Nos anos 70, durante a ditadura militar e uma grande repressão à luta antirracista, a caminhada Luiz Gama era um marco de resistência.

“Na metade dos anos 1970 houve ao menos uma visita ao túmulo. Eu tomei conhecimento de Luiz Gama no final dos anos 1980. E, em 1991 alguns integrantes, Arnaldo Xavier, Cuti e eu, do movimento da Literatura Negra retomaram a caminhada, com a criação do projeto Rhumor Negro, que se seguiu por cerca de seis anos”, lembra Abílio.

A atual versão da Caminhada Luiz Gama acontece, ininterruptamente, há oito anos. Essa retomada começou em 2013 com a iniciativa de um grupo de militantes do movimento negro, entre eles o escritor e jornalista Oswaldo Faustino, autor do livro 'À luz de Luiz: por uma Terra sem Reis e sem Escravos'.

Este ano, a Caminhada acontece em um momento de destaque da figura de Luiz Gama na cultura brasileira, por conta do filme Doutor Gama, do cineasta Jeferson De, em cartaz em várias salas de cinema do país.

O corpo de Luiz Gama está no jazigo 17, rua 12 e quadra quatro do cemitério da Consolação, onde começa a caminhada. Em seguida, o cortejo segue até a sede do sindicato dos jornalistas do Estado de São Paulo, na rua Rego Freitas, depois vai até o largo do Arouche, e encerra com um sarau. Os organizadores pedem que as pessoas usem máscaras e respeitem o distanciamento social durante toda a atividade.

Gama foi oficialmente reconhecido como advogado pela OAB (Ordem dos Advogados do Brasil), em 2015, e como jornalista pelo Sindicato dos Jornalistas de São Paulo, em 2018. Em 2012, recebeu o título de doutor honoris causa da USP (Universidade de São Paulo).
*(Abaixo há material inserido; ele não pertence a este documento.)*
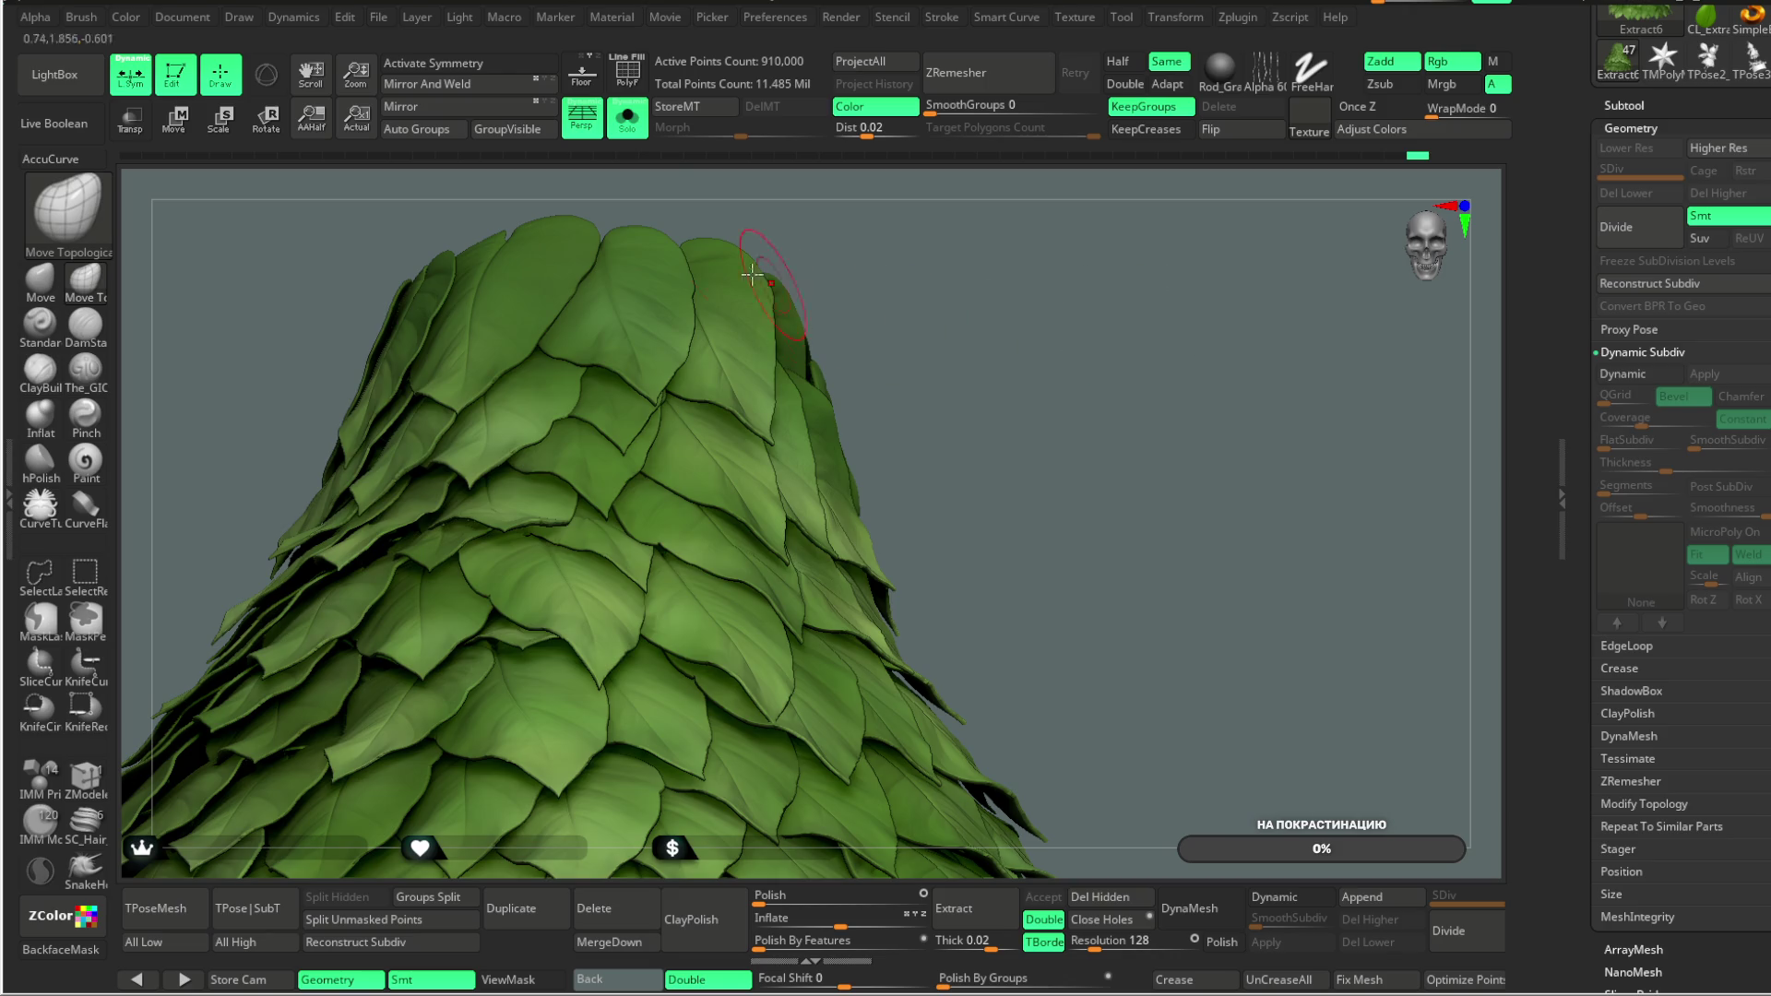
left_click(644, 136)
Cristina Adelina (cofundadora e coordenadora do Slam da Guilhermina), Flávio Carrança (membro da Comissão de Jornalistas pela Igualdade Racial, Cojira-SP) e Max Muratório (produtor cultural, responsável pela exposição sobre Luiz Gama na Caixa Econômica Federal em 2015), também participam da organização da Caminhada Luiz Gama.